Déglingué, désopilant, acerbe, nihiliste… Autant d’adjectifs caractérisant Saul Karoo, dont le livre de Steve Tesich se trouve être un simulacre de journal intime, nous dévoilant les pensées et les réflexions les plus profondes de ce riche consultant quinquagénaire en scénarios de films hollywoodiens. Alcoolique notoire, il se retrouve soudainement dans l’incapacité de se saouler, et ce, malgré les quantités d’alcool ingérées.

L’inaptitude de cet antihéros cynique à perdre ainsi le contrôle par l’alcool lors des soirées mondaines va alors le pousser à compenser avec une surdose d’analyse de l’absurdité du monde qui l’entoure. Se refusant de plus à assumer la moindre intimité, même avec son fils en manque d’amour paternel, ne pouvant s’empêcher de donner son opinion en toute occasion, il va pourtant soudainement décider de se racheter lorsqu’une coïncidence incroyable venue de son passé lui éclate au visage.

L’histoire est ingénieuse, bien ficelée, et réserve son lot d’événements inattendus et marquants. Mais aussi et surtout, Karoo se révèle être l’archétype du personnage que l’on aime détester : derrière le masque qu’il se plaît à afficher au reste du monde, on découvre un homme perdu dans ses propres pensées et son monde intérieur, allant jusqu’à refuser d’accepter des évidences qui semblent acquises au lecteur, événements pourtant décrits à travers le point de vue de Karoo lui-même. On finit ainsi par développer une certaine pitié attachante pour ce héros abîmé.

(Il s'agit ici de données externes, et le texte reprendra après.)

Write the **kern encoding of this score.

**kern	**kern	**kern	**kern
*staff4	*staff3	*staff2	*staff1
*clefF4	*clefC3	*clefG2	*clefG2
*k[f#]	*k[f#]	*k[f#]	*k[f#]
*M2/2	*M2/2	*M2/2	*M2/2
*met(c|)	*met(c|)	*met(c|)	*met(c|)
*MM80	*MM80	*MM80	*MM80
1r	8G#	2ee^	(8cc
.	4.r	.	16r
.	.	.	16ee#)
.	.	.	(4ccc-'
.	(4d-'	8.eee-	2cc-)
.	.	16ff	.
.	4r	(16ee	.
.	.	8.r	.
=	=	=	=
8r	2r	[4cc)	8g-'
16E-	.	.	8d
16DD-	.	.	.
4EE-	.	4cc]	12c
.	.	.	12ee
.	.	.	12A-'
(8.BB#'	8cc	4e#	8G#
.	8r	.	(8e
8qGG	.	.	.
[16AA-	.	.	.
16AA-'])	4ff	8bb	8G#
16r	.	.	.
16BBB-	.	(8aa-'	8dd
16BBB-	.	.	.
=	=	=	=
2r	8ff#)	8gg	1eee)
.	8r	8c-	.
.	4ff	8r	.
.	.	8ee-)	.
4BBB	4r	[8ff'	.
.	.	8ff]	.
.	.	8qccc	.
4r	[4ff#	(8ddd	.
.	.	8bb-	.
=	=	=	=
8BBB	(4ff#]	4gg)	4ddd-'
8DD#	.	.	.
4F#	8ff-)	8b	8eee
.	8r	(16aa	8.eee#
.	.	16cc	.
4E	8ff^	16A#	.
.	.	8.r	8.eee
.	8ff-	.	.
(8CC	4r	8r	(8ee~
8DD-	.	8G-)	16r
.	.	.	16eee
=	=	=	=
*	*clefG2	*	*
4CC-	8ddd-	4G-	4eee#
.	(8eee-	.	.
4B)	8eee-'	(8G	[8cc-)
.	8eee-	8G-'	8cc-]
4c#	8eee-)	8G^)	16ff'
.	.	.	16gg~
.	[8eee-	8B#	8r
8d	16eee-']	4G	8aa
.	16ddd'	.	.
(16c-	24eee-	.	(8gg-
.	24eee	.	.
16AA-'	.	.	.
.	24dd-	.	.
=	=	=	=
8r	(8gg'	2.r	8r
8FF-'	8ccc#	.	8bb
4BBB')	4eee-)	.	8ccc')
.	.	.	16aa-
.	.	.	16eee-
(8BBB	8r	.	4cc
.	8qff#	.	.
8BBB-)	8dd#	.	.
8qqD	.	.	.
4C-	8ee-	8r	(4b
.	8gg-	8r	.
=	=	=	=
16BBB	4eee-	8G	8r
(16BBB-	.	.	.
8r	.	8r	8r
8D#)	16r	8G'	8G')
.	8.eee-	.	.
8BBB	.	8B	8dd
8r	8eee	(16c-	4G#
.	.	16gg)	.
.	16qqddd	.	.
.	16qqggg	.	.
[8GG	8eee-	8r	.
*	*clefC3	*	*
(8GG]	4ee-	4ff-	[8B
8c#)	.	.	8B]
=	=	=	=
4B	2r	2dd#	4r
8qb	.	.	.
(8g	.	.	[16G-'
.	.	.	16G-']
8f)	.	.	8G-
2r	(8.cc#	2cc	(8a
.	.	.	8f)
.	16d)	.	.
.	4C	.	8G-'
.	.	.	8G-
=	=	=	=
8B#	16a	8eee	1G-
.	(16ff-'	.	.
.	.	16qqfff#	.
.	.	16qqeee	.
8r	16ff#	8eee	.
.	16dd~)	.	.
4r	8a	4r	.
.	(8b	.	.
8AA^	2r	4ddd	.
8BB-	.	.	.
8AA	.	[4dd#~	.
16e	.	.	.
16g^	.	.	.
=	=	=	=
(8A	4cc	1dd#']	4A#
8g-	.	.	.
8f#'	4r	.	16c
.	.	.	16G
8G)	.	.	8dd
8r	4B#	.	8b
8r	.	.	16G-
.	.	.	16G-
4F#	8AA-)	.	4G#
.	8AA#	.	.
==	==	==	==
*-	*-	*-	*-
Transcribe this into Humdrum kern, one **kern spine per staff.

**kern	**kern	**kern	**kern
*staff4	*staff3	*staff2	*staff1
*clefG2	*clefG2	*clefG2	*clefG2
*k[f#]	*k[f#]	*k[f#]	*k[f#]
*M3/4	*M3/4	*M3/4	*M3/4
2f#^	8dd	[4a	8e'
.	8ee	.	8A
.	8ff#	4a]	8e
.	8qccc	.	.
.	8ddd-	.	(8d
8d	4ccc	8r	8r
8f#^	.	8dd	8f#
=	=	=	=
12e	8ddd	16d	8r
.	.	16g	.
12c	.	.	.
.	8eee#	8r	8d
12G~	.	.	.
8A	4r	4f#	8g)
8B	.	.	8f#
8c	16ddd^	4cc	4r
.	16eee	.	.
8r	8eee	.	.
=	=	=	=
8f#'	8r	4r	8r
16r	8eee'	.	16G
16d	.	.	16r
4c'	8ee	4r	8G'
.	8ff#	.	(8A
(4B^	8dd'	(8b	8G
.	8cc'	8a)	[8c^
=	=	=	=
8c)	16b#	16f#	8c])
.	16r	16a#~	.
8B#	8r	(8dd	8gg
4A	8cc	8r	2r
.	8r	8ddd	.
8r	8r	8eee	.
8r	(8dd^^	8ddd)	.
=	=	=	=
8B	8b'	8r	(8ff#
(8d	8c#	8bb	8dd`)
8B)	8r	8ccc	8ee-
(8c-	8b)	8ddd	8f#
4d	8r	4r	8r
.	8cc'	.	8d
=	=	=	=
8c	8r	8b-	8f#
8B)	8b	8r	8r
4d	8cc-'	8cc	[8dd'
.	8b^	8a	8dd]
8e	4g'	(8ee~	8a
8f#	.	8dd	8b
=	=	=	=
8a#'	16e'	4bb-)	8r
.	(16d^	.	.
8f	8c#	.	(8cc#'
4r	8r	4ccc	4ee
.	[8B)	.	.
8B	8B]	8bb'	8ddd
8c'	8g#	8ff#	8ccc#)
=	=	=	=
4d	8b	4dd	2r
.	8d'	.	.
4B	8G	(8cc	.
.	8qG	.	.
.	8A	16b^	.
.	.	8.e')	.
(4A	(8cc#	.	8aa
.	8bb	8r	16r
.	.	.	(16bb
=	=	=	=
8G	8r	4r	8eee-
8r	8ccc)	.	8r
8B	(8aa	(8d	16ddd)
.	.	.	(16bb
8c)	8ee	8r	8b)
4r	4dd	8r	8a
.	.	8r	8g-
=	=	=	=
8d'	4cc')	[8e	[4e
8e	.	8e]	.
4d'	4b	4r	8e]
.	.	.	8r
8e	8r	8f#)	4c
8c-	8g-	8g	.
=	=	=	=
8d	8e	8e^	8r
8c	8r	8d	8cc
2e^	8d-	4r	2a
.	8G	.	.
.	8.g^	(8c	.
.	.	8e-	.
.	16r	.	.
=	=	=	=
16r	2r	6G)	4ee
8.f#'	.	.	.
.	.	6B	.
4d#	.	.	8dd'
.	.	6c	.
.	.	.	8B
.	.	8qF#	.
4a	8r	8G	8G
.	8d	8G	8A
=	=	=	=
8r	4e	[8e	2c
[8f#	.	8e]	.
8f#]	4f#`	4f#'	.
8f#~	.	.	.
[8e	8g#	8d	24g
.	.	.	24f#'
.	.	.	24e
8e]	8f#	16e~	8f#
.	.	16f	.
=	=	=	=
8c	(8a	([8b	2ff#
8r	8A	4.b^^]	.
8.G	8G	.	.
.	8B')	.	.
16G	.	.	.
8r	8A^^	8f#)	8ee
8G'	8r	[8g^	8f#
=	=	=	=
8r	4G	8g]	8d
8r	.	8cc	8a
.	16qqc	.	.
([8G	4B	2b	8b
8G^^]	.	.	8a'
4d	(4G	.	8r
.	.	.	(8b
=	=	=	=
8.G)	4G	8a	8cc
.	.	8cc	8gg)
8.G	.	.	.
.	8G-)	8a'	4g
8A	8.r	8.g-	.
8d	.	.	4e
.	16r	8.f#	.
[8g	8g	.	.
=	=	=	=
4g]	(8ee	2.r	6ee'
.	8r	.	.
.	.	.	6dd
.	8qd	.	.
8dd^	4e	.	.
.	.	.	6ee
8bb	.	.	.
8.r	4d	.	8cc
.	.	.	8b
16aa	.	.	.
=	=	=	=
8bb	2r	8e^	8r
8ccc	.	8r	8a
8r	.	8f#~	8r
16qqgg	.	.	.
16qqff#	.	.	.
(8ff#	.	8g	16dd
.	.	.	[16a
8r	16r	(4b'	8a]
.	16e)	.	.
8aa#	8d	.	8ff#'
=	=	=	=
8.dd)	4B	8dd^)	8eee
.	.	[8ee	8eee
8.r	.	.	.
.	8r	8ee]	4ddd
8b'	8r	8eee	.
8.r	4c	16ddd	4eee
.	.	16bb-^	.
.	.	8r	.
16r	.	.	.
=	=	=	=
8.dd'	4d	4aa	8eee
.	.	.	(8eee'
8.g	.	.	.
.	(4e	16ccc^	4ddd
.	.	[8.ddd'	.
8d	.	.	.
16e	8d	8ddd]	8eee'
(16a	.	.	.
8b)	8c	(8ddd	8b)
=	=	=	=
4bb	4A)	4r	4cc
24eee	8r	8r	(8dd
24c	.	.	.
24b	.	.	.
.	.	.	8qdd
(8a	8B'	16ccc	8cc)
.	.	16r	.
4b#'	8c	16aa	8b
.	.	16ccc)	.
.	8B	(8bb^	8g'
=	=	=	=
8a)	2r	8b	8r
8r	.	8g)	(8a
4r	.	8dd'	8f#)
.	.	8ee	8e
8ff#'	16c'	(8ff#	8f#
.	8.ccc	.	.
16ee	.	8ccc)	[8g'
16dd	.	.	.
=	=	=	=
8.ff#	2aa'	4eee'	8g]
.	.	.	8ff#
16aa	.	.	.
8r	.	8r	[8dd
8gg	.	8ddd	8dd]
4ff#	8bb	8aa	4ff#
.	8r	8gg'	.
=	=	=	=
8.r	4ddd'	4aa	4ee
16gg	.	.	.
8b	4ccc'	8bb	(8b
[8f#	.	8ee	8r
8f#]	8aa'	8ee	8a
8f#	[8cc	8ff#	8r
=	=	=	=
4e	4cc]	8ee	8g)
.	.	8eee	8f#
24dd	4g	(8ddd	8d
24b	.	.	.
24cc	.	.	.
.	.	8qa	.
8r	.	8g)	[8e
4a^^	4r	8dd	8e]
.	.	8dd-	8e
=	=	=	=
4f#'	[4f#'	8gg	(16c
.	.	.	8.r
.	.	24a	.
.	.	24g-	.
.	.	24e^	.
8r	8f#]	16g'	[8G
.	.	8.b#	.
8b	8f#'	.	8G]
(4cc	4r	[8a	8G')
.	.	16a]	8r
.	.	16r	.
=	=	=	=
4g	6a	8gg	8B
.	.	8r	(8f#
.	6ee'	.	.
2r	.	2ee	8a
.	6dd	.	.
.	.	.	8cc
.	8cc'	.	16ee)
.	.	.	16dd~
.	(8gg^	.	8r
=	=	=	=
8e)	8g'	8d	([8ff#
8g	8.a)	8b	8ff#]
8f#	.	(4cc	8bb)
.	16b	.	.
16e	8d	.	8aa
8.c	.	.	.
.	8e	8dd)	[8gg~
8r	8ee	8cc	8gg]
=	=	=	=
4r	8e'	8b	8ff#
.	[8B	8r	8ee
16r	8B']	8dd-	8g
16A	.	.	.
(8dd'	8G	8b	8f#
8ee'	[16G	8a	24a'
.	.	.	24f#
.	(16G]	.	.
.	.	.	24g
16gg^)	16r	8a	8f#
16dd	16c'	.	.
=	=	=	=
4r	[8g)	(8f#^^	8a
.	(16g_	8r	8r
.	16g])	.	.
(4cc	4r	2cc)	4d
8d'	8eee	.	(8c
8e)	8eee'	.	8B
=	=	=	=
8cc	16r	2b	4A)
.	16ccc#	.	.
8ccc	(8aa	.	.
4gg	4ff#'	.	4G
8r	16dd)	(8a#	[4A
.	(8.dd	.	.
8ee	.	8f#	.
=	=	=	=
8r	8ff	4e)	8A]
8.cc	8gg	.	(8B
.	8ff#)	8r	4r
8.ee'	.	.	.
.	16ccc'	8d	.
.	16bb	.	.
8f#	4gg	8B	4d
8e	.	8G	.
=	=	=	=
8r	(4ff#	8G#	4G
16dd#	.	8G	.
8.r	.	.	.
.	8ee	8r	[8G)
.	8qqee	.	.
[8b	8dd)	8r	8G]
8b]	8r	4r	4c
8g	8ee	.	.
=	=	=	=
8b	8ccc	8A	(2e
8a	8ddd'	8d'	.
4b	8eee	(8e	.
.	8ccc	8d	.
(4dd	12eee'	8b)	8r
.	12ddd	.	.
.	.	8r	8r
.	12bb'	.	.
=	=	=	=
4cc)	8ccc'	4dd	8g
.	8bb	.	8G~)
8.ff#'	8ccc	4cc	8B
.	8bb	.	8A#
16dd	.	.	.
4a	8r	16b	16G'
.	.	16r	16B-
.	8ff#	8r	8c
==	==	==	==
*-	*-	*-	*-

Les dernières pages sont psychédéliques et m’ont laissé un peu sur ma faim, je dois l’avouer. Quelquefois, un trop-plein d’analyse de certaines situations m’a aussi semblé alourdir la narration. Mais globalement et malgré ces quelques réserves, j’ai dévoré ce livre en seulement quelques jours. Une œuvre à la fois cynique et corrosive, intelligente et désabusée.

Terminé seulement quelques jours avant la mort de Steve Tesich en 1996, Karoo est un baroud d’honneur d’une grande modernité et rend hommage de la plus belle des façons à son auteur.